CALAÇA, M.; SILVA, E. B.; JESUS, J. N. Territorialização do agronegócio e subordinação
do campesinato no Cerrado, Élisée, Rev. Geo. ÚEG, n. 1, jan.-jun. 2021 (adaptado).
Os elementos descritos no texto, a respeito da territorialização da produção, demonstram que há um:
a) cerco aos camponeses, inviabilizando a manutenção das condições para a vida.
b) descaso aos latifundiários, impactando a plantação de alimentos para a exportação.
c) desprezo ao assalariado, afetando o engajamento dos sindicatos para o trabalhador.
d) desrespeito aos governantes, comprometendo a criação de empregos para o lavrador.
e) assédio ao empresariado, dificultando o investimento de maquinários para a produção.
- Matérias Necessárias para a Solução da Questão:
- Interpretação de Texto
- Geografia Agrária (Agronegócio vs. Campesinato, Conflitos no Campo)
- Sociologia Rural
- Tema/Objetivo Geral: Analisar a crítica aos impactos socioambientais da expansão do agronegócio sobre os territórios e modos de vida camponeses.

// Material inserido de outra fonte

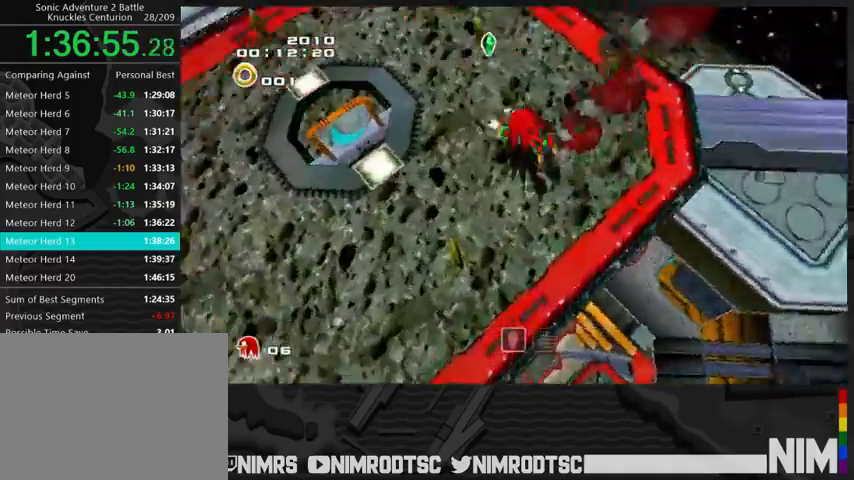
{"buttons": ["B", "R2"], "left_stick": "up-left", "right_stick": "center", "events": [[67, "A", "up"], [133, "left_stick", "up"], [433, "B", "down"], [500, "R2", "down"], [500, "left_stick", "up-left"]]}
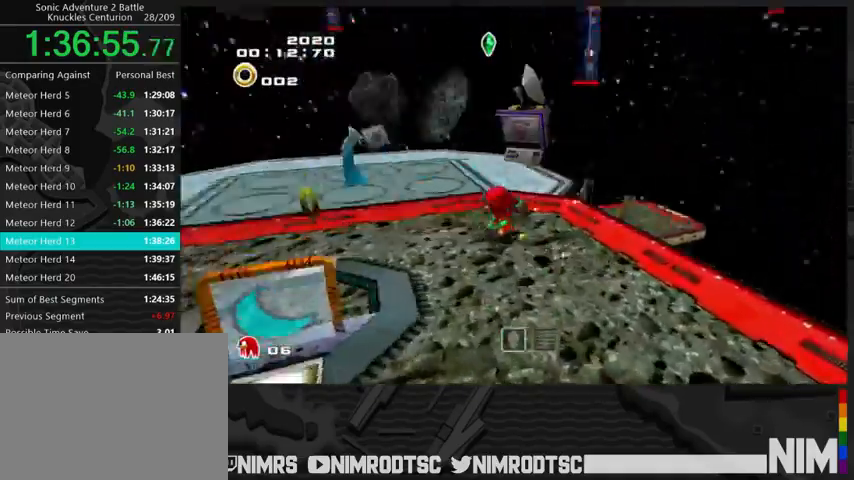
{"buttons": [], "left_stick": "up-left", "right_stick": "center", "events": [[33, "B", "up"], [33, "left_stick", "up"], [67, "left_stick", "down-left"], [100, "A", "down"], [200, "A", "up"], [267, "A", "down"], [267, "R2", "up"], [267, "left_stick", "center"], [300, "A", "up"], [467, "left_stick", "up-left"]]}
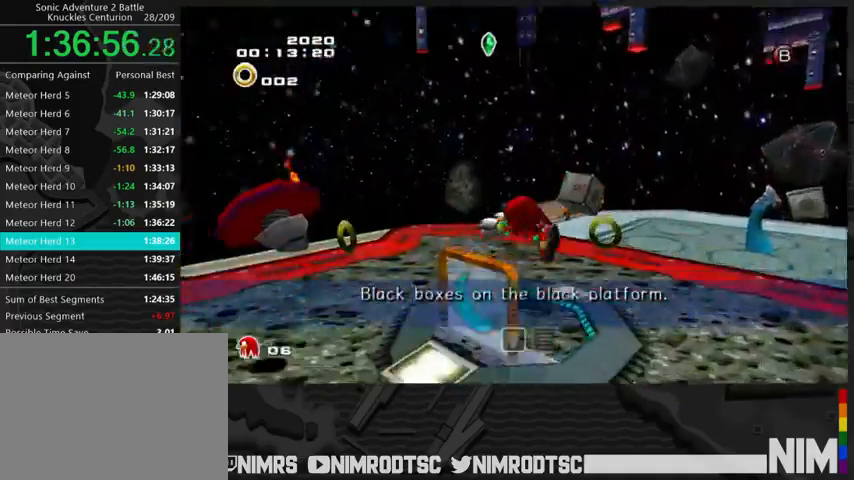
{"buttons": [], "left_stick": "up-left", "right_stick": "center", "events": []}
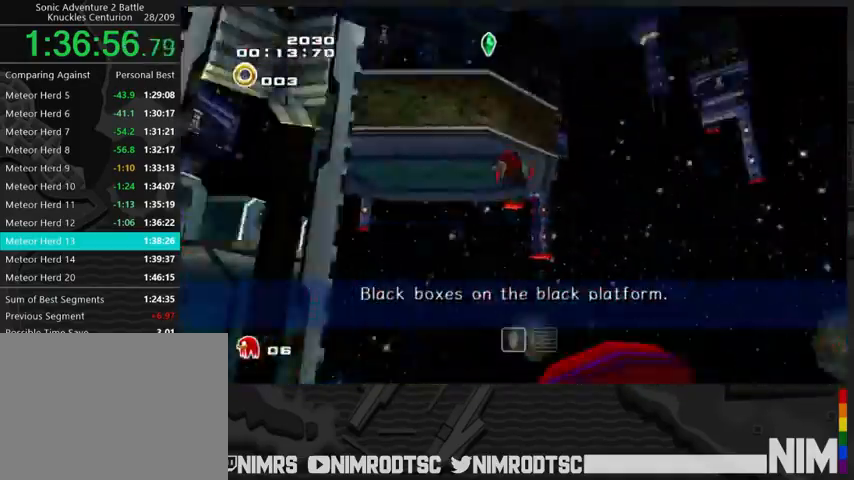
{"buttons": ["R2"], "left_stick": "up-right", "right_stick": "center", "events": [[67, "left_stick", "up"], [333, "R2", "down"], [400, "left_stick", "up-right"]]}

- Nível da Questão: Médio.
- Justificativa: A questão é de nível médio porque o texto utiliza um vocabulário sociológico denso (“territorialização”, “subordinação”, “violência simbólica”) para descrever o conflito. O candidato precisa ser capaz de traduzir essa linguagem acadêmica para entender a situação concreta de pressão e inviabilização vivida pelos camponeses.
- Gabarito: A) cerco aos camponeses, inviabilizando a manutenção das condições para a vida.
- Explicação Resumida: A alternativa está correta porque o texto descreve um processo multifacetado — perda de acesso a terras e recursos, imposição de novas tecnologias, exploração e contaminação — que, em conjunto, cria um “cerco” que torna a sobrevivência do modo de vida camponês praticamente impossível.
1️⃣ PASSO 1 – O QUE A QUESTÃO QUER? (O MAPA DA MINA)
Em bom português, a missão é a seguinte: o texto descreve como a chegada do agronegócio no Cerrado está destruindo o modo de vida dos pequenos agricultores (camponeses). A questão nos pergunta: qual é o resultado final desse processo para os camponeses?
Simplificando, imagine um pequeno vilarejo de pescadores artesanais que vive em harmonia com um lago. De repente, chega uma mega-indústria pesqueira. Ela privatiza as margens do lago, joga veneno na água, usa barcos enormes que acabam com os peixes e ainda diz que o jeito antigo de pescar é “atrasado”. O que acontece com os pescadores artesanais? Eles ficam sem ter onde pescar, sem peixe para pegar e sem condições de sobreviver. A questão quer que a gente dê o nome a essa situação de “ficar encurralado e sem saída”.
Plano de Ataque (O Roster da Investigação): Para resolver este enigma, nosso plano será metódico e preciso:
- 1. Identificar o Agente da Mudança: Vamos definir claramente o que é a “lógica do agronegócio” descrita no texto.
- 2. Catalogar os “Ataques”: Vamos listar todas as ações e consequências negativas que essa lógica impõe ao Cerrado e seus habitantes.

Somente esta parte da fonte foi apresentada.